Both of these processes result in less ACh receptors on the muscle membrane. This makes it hard for enough ACh molecules to bind to enough ACh receptors on the muscle to trigger a muscle contraction. This causes the muscle weakness that affects those living with MG.1

MuSK and LRP4 proteins are involved in muscle contraction in more complicated ways. They help tell the body where to put ACh receptors on the muscle membrane. However, the immune system can also create antibodies against them.

When they are targeted by antibodies, the body does not properly organize ACh receptors on the muscle. Without the correct ACh receptor organization, the muscles will not properly respond to nerve ACh signals.2

Impact on treatment

Your doctor may prescribe different treatments according to which antibodies you have.

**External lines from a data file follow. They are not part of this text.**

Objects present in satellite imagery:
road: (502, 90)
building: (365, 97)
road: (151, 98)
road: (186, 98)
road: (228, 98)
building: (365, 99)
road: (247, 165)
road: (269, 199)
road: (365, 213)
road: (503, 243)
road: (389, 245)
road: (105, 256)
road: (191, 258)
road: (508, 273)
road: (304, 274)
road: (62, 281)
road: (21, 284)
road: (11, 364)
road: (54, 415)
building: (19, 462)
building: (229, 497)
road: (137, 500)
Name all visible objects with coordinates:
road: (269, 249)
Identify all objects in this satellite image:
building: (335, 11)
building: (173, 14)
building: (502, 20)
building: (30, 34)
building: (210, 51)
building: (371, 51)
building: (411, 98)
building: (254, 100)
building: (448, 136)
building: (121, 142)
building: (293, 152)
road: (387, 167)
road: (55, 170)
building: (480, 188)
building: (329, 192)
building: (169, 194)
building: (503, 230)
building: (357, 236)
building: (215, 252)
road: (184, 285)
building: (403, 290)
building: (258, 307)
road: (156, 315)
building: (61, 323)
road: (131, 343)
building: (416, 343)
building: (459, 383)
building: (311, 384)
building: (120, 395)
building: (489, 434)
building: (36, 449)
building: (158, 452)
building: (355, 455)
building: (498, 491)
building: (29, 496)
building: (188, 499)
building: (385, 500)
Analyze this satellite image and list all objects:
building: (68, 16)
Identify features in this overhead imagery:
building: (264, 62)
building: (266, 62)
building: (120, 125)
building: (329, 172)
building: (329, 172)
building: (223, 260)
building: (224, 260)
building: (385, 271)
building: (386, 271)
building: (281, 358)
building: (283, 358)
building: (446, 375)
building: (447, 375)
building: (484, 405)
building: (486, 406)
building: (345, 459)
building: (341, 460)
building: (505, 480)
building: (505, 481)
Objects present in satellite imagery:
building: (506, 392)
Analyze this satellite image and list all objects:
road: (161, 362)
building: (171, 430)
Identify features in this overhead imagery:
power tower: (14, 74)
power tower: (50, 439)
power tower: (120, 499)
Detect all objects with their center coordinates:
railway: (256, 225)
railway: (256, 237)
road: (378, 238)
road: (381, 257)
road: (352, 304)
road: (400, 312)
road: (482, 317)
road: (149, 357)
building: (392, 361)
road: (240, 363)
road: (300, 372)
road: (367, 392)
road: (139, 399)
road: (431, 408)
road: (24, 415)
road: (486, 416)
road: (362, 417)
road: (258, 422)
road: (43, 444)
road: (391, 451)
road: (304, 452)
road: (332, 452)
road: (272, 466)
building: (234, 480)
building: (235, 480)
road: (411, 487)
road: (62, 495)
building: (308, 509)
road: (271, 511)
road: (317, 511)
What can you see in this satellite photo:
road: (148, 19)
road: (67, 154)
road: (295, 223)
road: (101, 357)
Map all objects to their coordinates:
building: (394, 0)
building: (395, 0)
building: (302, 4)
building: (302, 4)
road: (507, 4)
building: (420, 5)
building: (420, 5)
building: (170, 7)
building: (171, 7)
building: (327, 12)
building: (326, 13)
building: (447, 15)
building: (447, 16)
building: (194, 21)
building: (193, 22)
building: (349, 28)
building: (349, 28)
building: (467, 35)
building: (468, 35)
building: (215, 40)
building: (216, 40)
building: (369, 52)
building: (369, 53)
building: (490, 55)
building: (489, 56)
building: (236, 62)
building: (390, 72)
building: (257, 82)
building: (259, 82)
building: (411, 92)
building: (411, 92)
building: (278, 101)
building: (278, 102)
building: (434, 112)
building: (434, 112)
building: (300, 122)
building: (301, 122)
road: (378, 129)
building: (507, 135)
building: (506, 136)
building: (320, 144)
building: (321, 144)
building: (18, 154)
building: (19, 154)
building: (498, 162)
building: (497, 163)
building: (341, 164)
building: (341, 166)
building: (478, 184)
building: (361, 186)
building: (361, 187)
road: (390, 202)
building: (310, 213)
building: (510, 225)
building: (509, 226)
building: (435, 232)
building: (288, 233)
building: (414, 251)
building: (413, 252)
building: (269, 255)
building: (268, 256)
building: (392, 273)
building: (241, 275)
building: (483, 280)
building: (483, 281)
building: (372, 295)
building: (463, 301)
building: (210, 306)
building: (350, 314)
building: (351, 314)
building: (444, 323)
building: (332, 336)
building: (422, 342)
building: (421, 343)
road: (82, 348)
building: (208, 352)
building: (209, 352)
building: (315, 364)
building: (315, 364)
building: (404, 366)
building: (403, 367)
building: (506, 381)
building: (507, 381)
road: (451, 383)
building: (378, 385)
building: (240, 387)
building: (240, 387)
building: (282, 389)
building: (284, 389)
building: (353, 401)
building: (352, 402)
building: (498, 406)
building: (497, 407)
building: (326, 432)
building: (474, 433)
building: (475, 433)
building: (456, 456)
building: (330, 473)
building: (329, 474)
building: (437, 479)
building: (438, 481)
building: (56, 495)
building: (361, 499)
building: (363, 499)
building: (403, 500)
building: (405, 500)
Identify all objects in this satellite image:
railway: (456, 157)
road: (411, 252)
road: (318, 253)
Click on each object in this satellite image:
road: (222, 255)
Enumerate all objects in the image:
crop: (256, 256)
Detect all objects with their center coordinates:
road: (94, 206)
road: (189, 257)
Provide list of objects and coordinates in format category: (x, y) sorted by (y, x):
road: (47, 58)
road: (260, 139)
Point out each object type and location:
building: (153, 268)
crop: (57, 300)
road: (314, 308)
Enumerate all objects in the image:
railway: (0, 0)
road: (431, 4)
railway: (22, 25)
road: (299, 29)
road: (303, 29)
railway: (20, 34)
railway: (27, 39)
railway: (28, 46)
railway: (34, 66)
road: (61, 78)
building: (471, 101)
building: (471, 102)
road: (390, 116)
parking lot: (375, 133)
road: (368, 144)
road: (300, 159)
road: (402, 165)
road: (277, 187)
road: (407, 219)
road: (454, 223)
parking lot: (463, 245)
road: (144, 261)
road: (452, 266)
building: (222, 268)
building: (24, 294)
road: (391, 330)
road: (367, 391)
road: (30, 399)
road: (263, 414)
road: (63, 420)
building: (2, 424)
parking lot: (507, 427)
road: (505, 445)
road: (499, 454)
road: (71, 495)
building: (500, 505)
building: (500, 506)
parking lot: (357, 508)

Pyridostigmine is a common MG drug that increases the amount of ACh in the neuromuscular junction. It works best in people with ACh receptor antibodies. It can also work in those who have MuSK antibodies. However, it is more likely to cause side effects in these people. They may need to be treated with other drugs.3

Doctors often also prescribe drugs that suppress your immune system. These include steroids, azathioprine, and mycophenolate mofetil. These drugs decrease the immune system’s attack of the neuromuscular junction triggered by the antibodies. These drugs often work well regardless of which MG antibodies you have.3

For those with a thymoma, doctors often recommend removing the thymus. This can cure or significantly decrease MG symptoms in some people. Doctors do not recommend removing your thymus if you do not have a thymoma.3

What is next?

Researchers continue to study MG and the antibodies related to MG. They hope to create treatments that are specific to each type of antibody. If you have more questions about your MG antibodies or your MG treatment, speak to your doctor.